In attempting to qualify under the complete redemption rules ( Q 300), the adverse effect of family attribution rules, that is, the rules that attribute stock ownership between family members as distinct from other attribution rules that attribute stock ownership from or to estates, trusts, or business entities, ordinarily may be overcome if a shareholder from whom stock is redeemed:
(1) retains no interest in the corporation except as a creditor immediately after redemption;(2) does not acquire any such interest other than stock acquired by bequest or inheritance within 10 years after the date of the redemption; and
(3) files an agreement, called a waiver agreement, to notify the IRS of a redeeming shareholder’s acquisition of a forbidden interest within the 10-year period.1
With respect to distributions after August 31, 1982, an entity such as a trust or estate that terminates its interest may waive family attribution rules as long as the related party, that is, a beneficiary, stockholder, or partner through whom ownership of stock is attributed to the entity, joins in the waiver.

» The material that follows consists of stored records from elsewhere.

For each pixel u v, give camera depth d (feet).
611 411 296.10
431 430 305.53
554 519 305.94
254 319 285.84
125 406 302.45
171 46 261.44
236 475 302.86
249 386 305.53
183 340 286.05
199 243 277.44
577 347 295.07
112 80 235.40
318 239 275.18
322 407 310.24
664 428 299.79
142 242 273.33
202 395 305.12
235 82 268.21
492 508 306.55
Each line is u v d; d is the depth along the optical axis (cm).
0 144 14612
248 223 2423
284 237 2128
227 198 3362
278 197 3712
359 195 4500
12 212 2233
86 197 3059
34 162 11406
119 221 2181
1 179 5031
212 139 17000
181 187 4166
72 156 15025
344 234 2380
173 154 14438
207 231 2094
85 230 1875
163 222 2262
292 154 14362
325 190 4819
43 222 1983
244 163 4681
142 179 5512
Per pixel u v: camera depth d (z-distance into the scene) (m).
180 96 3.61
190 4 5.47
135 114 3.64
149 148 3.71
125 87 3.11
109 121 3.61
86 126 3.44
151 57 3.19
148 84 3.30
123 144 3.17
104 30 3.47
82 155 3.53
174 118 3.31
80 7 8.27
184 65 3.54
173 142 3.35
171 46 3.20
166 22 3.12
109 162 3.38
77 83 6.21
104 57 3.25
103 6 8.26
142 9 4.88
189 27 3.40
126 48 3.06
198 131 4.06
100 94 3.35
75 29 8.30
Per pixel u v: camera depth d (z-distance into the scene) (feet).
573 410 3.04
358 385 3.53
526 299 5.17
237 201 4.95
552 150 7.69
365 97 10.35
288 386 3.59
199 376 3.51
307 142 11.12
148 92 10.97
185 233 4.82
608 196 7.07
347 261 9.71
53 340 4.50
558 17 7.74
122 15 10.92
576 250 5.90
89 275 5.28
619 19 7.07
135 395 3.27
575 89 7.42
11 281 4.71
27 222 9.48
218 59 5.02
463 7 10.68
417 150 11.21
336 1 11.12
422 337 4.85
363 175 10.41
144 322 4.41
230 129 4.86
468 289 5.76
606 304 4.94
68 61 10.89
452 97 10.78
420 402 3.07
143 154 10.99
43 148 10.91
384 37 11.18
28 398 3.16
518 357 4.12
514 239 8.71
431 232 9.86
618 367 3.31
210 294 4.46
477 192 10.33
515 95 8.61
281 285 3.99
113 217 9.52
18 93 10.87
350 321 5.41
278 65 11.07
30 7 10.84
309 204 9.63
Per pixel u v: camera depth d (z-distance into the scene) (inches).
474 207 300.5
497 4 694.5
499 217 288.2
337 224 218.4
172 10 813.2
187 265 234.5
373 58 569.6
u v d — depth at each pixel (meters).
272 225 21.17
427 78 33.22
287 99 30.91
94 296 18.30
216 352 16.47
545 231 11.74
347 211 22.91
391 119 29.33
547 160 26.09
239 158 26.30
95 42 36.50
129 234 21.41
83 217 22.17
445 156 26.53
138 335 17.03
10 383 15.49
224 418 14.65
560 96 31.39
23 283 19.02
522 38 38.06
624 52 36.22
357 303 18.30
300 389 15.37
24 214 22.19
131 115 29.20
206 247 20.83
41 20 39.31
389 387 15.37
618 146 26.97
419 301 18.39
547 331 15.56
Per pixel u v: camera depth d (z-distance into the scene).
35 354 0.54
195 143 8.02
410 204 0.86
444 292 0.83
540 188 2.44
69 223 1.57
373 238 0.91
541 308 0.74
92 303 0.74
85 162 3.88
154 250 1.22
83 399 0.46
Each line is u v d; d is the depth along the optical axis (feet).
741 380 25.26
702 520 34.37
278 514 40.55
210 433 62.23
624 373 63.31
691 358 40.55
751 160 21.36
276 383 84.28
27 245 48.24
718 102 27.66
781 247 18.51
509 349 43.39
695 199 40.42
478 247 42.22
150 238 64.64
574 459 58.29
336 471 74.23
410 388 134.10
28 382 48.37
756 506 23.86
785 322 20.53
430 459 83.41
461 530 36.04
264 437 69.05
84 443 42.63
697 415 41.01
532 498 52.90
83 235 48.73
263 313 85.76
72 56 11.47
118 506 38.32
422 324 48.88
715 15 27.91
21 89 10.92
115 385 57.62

The language of the IRC prohibits waiver of entity attribution.2
Family attribution rules will not be waived (1) if any portion of redeemed stock was acquired, directly or indirectly, by a redeeming shareholder within 10 years before redemption from any member of the shareholder’s family named in the family attribution rules, or (2) if any member of a redeeming shareholder’s family named in the family attribution rules owns stock in the corporation at the time of the redemption and the person acquired any stock in the corporation from the redeeming shareholder within 10 years before the redemption, unless the acquired stock is redeemed in the same transaction.